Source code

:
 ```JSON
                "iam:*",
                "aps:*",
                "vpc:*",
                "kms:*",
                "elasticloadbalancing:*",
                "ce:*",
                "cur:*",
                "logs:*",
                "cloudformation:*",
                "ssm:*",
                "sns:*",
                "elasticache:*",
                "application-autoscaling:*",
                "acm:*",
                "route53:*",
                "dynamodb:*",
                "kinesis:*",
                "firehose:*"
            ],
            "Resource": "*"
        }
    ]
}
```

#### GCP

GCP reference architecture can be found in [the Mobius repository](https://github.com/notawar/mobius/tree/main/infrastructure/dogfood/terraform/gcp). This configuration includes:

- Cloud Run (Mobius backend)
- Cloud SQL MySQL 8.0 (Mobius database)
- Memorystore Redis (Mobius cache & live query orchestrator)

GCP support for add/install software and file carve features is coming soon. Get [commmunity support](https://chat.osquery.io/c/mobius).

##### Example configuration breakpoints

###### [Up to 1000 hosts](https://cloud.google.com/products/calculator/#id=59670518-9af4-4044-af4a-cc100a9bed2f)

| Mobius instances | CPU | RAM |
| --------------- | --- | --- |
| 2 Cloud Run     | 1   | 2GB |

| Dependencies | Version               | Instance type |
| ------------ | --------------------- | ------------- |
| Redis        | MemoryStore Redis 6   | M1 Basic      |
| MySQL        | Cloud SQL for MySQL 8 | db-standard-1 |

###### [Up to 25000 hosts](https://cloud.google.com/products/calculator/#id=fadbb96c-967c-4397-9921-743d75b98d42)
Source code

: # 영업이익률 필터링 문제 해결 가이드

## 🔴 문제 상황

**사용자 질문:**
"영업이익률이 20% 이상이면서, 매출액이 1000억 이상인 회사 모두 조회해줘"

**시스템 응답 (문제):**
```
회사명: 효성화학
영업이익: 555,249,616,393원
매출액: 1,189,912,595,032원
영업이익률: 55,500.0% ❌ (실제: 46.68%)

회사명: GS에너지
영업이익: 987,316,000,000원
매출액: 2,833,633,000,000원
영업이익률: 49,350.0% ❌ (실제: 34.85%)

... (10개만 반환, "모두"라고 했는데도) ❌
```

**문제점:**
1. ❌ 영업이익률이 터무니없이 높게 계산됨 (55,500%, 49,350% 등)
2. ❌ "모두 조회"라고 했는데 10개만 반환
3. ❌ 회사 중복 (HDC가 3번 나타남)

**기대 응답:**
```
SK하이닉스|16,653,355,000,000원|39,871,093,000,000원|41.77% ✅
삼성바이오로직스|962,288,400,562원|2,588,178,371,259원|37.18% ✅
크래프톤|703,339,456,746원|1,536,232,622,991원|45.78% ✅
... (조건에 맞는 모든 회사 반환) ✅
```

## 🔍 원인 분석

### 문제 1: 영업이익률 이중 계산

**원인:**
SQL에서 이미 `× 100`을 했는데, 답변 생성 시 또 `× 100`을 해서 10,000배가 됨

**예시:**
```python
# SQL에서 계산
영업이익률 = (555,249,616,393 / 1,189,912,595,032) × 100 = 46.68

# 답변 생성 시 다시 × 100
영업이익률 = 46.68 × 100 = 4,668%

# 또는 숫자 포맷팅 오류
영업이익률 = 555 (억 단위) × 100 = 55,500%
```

_DESCRIPTION OF THE TASK_
Wherever the word "calculator" occurs in the data, copy that whole line.

_RESPONSE TO THE TASK_
###### [Up to 1000 hosts](https://cloud.google.com/products/calculator/#id=59670518-9af4-4044-af4a-cc100a9bed2f)
###### [Up to 25000 hosts](https://cloud.google.com/products/calculator/#id=fadbb96c-967c-4397-9921-743d75b98d42)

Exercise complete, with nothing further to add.